**Text shown:**
******

Intercountry adoption needs better rules and regulations

    Leading adoption experts have called for intercountry adoption
    to be cleaned up, with better regulation in countries of origin and
    receiving countries.

    Romania was targeted for criticism by Carolyn Hamilton of the
    Children’s Legal Centre. She said that over the past decade
    children had been flooding out of the country. There was little
    compliance with the concept that intercountry adoption should only
    be used as a last resort.

    She told delegates that in Romania large sums of money were
    being paid to agencies, often based in the US, which were
    unaccountable and unregulated.

    Hamilton also said that a “points system” introduced by Romania
    in an attempt to reduce the flow of children to other countries,
    and to ensure adequate resources for local preventive and child
    welfare services, had backfired. As a result, the number of
    children adopted rose from 1,057 children in 1995 to 2,500 in
    2000.

******

**Record set:**
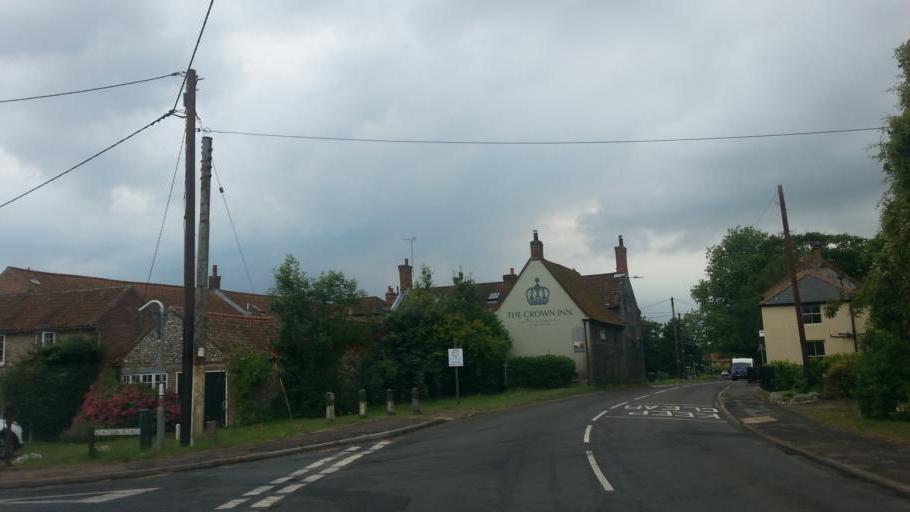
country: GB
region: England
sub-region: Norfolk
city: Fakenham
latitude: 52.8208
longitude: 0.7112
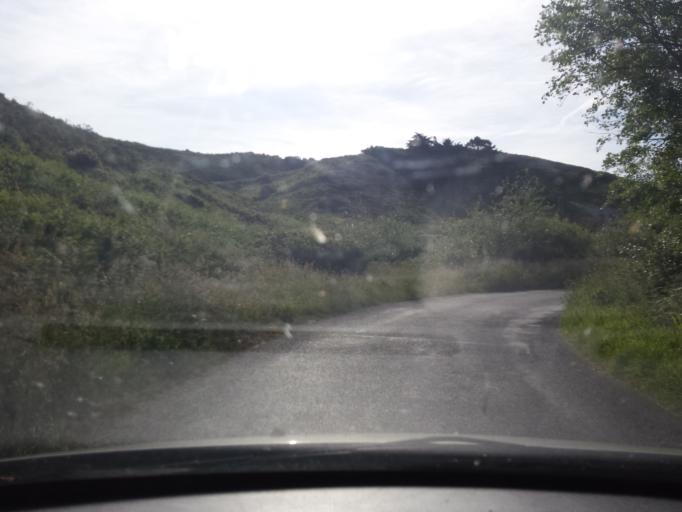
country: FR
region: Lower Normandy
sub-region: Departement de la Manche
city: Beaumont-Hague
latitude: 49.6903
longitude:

******

**Exercise instructions:**
#1 From the article on intercountry adoption, write out the stretch from "Leading adoption experts" through "unaccountable and unregulated.".
#2 According to the article on intercountry adoption, how many children were adopted in 2000?

**Solutions to the tasks:**
#1
Leading adoption experts have called for intercountry adoption
    to be cleaned up, with better regulation in countries of origin and
    receiving countries.

    Romania was targeted for criticism by Carolyn Hamilton of the
    Children’s Legal Centre. She said that over the past decade
    children had been flooding out of the country. There was little
    compliance with the concept that intercountry adoption should only
    be used as a last resort.

    She told delegates that in Romania large sums of money were
    being paid to agencies, often based in the US, which were
    unaccountable and unregulated.

#2 2,500